- _ЗАДАНИЕ_: Процитируйте без изменений строки из записей ниже: от строки с «common name: violet ametysthat» до строки с «genus: Dichodontium», включая обе эти строки. Больше ничего не приводите.

- _ИСХОДНЫЕ ДАННЫЕ_:
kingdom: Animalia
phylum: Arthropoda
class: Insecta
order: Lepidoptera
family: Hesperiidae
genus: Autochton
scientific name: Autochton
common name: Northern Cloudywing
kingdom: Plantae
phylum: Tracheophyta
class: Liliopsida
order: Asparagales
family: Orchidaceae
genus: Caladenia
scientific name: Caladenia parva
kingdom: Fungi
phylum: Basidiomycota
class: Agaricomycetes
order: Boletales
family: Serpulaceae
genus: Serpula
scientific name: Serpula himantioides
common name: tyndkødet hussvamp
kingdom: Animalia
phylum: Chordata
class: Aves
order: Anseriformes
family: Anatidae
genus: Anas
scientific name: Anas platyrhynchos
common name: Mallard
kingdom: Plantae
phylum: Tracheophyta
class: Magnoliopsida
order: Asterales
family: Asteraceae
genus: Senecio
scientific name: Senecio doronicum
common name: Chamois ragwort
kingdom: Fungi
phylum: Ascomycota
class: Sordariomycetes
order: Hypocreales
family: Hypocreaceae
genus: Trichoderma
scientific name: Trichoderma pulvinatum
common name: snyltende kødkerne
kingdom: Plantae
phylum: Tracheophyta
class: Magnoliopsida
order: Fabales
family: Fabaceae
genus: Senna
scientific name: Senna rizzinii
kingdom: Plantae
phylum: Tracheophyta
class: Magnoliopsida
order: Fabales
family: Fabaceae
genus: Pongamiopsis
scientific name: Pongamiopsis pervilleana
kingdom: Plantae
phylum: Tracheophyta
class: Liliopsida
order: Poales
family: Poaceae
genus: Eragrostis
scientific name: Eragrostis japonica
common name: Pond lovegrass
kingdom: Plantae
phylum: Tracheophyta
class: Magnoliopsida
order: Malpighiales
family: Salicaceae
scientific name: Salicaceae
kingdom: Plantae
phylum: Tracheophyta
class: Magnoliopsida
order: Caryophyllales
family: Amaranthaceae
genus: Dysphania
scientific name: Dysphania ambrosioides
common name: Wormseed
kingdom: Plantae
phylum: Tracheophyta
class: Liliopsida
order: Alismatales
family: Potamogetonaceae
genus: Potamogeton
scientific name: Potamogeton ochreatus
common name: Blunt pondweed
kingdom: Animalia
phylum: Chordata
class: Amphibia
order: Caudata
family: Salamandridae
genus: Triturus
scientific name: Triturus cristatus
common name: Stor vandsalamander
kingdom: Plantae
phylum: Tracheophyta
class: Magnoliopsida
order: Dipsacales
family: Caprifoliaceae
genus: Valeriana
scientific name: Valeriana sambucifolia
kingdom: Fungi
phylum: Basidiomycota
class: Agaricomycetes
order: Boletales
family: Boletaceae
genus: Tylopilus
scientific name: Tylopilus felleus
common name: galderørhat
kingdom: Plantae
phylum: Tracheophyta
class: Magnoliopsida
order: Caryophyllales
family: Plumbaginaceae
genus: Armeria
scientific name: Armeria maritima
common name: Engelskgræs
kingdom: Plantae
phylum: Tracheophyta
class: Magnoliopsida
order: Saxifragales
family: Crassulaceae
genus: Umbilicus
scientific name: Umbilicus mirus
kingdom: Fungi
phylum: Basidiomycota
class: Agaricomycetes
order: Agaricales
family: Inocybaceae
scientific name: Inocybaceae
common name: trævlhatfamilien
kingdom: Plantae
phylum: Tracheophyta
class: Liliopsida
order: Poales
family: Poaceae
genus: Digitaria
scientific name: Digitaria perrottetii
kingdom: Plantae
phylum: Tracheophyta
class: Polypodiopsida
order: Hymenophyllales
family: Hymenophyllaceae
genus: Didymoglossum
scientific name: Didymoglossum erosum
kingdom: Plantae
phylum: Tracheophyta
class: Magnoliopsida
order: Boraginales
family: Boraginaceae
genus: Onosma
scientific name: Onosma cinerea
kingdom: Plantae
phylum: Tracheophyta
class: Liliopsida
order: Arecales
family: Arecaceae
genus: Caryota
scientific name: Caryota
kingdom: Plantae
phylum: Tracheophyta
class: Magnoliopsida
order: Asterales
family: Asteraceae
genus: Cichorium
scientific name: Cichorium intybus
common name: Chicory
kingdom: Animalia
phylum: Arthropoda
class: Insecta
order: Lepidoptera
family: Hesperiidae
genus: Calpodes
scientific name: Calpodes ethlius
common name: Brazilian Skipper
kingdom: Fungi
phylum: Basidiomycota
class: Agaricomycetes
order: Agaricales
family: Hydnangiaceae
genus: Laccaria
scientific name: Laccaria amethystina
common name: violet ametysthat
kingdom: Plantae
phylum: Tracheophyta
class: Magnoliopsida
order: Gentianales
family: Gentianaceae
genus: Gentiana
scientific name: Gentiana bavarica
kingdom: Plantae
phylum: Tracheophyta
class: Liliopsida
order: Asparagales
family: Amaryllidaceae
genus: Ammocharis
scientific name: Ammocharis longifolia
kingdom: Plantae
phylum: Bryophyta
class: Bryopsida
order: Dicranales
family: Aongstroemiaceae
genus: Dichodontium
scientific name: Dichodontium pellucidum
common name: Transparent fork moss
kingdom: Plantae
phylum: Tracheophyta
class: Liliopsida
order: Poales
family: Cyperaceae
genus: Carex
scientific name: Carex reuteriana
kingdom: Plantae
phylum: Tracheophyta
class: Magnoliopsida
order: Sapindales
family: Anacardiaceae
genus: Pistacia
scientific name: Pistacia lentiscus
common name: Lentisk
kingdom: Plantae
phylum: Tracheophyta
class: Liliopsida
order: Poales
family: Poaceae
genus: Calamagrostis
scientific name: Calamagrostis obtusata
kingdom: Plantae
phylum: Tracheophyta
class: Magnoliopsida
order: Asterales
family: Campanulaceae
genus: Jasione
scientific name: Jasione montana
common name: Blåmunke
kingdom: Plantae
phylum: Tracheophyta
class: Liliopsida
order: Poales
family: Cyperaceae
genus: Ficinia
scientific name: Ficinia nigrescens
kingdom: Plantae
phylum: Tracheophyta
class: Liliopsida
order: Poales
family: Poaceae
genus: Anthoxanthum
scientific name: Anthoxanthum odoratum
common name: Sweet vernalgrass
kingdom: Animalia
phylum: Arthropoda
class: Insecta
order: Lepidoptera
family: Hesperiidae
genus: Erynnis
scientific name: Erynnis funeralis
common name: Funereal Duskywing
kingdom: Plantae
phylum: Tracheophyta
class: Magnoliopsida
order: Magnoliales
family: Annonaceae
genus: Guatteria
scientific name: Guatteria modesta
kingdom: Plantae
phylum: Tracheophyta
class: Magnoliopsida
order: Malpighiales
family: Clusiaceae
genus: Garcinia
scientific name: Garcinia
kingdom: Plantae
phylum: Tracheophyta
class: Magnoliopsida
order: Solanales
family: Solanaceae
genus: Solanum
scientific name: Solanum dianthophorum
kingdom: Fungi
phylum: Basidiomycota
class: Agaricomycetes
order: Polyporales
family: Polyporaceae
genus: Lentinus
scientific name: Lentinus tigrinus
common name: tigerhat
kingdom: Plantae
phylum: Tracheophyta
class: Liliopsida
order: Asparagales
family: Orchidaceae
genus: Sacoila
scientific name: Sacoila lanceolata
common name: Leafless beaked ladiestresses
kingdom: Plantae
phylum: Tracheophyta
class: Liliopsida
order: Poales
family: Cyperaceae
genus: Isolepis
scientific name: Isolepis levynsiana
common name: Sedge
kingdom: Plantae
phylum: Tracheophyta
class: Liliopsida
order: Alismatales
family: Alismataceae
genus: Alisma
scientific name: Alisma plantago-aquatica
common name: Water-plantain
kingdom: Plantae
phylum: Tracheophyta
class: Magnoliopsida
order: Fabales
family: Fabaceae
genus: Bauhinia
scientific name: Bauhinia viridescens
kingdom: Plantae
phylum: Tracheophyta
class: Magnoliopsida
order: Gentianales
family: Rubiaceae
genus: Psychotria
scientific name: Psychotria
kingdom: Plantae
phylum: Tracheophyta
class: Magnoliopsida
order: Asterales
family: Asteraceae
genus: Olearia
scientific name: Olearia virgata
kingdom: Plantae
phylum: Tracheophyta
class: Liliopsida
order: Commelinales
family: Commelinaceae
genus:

- _ПИСЬМЕННОЕ РЕШЕНИЕ_:
common name: violet ametysthat
kingdom: Plantae
phylum: Tracheophyta
class: Magnoliopsida
order: Gentianales
family: Gentianaceae
genus: Gentiana
scientific name: Gentiana bavarica
kingdom: Plantae
phylum: Tracheophyta
class: Liliopsida
order: Asparagales
family: Amaryllidaceae
genus: Ammocharis
scientific name: Ammocharis longifolia
kingdom: Plantae
phylum: Bryophyta
class: Bryopsida
order: Dicranales
family: Aongstroemiaceae
genus: Dichodontium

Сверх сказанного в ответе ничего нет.